# My Hitch Build



## gbfdcapt4b (Apr 29, 2021)

I thought I would share this with everyone. All the quick tach hitches I looked at were in the center so they are blocked by the hood. I offset mine so it is visible between the hood and loader making it easy to put the ball up and into the coupler. Here are a few shots:


----------



## pogobill (Jan 31, 2012)

Looks like it works well. Welcome to the forum.


----------



## gbfdcapt4b (Apr 29, 2021)

pogobill said:


> Looks like it works well. Welcome to the forum.


Thanks!


----------



## DIYOrangeDave (Jan 5, 2019)

Do you have concerns about the weight being one sided on the loader arms causing twisting?

Sent from my SM-T510 using Tapatalk


----------



## gbfdcapt4b (Apr 29, 2021)

DIYOrangeDave said:


> Do you have concerns about the weight being one sided on the loader arms causing twisting?
> 
> Sent from my SM-T510 using Tapatalk


None whatsoever.


----------



## TX MX5200 (May 12, 2020)

Hell of an idea....so did ya just buy a blank ssqa plate and weld it up? I just welded a receiver on my fork frame and can’t see crap except thru a video setup I installed.

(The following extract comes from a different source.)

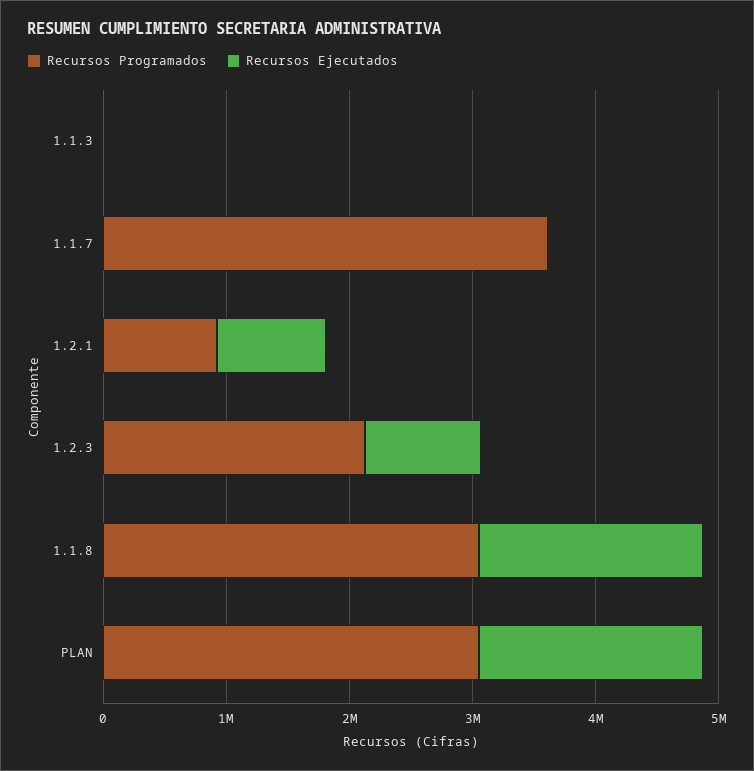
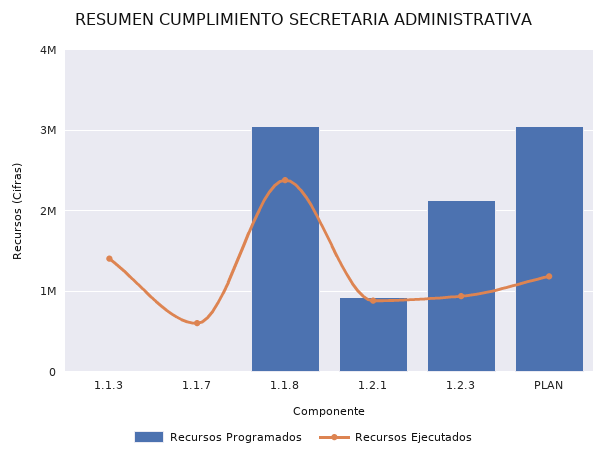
Recursos Ejecutados, 1.1.3: 0 -> 1400000
Recursos Programados, 1.1.7: 3600000 -> 0
Recursos Ejecutados, 1.1.7: 0 -> 600000
Recursos Ejecutados, 1.1.8: 1800000 -> 2400000
Recursos Ejecutados, PLAN: 1800000 -> 1200000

might as well double her up on other side and throw something else on a receiver like a hook or clevis etc...


----------



## gbfdcapt4b (Apr 29, 2021)

TX MX5200 said:


> Hell of an idea....so did ya just buy a blank ssqa plate and weld it up? I just welded a receiver on my fork frame and can’t see crap except thru a video setup I installed.
> 
> might as well double her up on other side and throw something else on a receiver like a hook or clevis etc...


Yes I bought a blank plate and welded it up. I had it powder coated when it was done.


----------